*** MATERIAL TO PROCESS Section Begins ***
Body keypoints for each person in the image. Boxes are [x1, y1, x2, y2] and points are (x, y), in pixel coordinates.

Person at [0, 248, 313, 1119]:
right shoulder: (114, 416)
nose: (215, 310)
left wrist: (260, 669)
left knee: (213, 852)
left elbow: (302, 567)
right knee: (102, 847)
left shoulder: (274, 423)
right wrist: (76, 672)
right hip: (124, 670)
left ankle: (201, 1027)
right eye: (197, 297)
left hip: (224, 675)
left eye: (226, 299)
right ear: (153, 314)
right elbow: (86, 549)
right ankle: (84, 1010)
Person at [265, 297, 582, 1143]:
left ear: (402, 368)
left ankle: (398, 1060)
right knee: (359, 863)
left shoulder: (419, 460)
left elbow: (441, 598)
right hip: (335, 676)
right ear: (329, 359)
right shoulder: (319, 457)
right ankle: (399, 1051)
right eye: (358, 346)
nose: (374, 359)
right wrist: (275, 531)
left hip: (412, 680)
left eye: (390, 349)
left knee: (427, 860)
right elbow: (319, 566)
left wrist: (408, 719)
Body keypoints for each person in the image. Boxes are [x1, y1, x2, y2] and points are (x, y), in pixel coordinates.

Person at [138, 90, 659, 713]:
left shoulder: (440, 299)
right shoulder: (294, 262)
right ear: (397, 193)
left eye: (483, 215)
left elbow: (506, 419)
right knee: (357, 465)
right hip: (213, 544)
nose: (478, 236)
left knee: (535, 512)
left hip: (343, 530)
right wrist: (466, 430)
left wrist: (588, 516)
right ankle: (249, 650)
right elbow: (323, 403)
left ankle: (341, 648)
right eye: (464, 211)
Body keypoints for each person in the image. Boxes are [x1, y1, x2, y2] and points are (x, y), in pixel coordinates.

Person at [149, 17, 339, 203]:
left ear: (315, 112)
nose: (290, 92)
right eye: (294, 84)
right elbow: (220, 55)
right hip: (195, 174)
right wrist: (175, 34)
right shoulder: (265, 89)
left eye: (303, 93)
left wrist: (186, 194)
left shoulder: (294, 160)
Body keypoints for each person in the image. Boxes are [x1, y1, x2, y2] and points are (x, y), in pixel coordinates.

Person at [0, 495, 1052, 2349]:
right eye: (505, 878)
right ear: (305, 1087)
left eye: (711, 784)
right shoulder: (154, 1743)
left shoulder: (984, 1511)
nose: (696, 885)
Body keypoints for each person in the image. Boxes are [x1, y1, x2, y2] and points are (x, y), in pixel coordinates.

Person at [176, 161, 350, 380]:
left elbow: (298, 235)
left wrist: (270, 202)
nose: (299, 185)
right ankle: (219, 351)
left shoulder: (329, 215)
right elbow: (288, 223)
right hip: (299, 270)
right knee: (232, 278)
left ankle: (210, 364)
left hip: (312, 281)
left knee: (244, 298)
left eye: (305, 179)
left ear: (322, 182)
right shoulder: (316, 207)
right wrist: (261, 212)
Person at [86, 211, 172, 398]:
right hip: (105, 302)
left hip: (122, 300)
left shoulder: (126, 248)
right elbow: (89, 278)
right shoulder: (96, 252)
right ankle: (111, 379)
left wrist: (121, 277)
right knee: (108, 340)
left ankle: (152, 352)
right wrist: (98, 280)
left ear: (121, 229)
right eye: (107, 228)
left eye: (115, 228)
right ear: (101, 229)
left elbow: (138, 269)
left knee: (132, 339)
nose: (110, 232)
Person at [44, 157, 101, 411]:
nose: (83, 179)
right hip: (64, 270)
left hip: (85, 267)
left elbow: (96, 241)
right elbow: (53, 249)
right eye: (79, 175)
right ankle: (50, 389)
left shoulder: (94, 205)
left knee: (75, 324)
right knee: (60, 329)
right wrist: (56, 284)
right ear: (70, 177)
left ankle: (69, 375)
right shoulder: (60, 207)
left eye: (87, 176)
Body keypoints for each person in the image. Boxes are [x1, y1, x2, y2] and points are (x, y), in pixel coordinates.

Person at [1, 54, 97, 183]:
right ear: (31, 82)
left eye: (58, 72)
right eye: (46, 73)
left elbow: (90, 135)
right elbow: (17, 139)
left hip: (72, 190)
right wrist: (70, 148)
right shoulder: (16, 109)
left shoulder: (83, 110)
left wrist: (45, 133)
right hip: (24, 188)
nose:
*** MATERIAL TO PROCESS Section Ends ***
EXERCISE INSTRUCTIONS
Given the data above, transcribe exactly the lines from the one containing "left elbow: (506, 419)" down to the one containing "nose: (696, 885)", and no others.

COMPLETED EXERCISE
left elbow: (506, 419)
right knee: (357, 465)
right hip: (213, 544)
nose: (478, 236)
left knee: (535, 512)
left hip: (343, 530)
right wrist: (466, 430)
left wrist: (588, 516)
right ankle: (249, 650)
right elbow: (323, 403)
left ankle: (341, 648)
right eye: (464, 211)
Body keypoints for each person in the image. Boxes are [x1, y1, x2, y2] and points are (x, y), in pixel coordinates.

Person at [149, 17, 339, 203]:
left ear: (315, 112)
nose: (290, 92)
right eye: (294, 84)
right elbow: (220, 55)
right hip: (195, 174)
right wrist: (175, 34)
right shoulder: (265, 89)
left eye: (303, 93)
left wrist: (186, 194)
left shoulder: (294, 160)
Body keypoints for each person in the image. Boxes are [x1, y1, x2, y2] and points are (x, y), in pixel coordinates.

Person at [0, 495, 1052, 2349]:
right eye: (505, 878)
right ear: (305, 1087)
left eye: (711, 784)
right shoulder: (154, 1743)
left shoulder: (984, 1511)
nose: (696, 885)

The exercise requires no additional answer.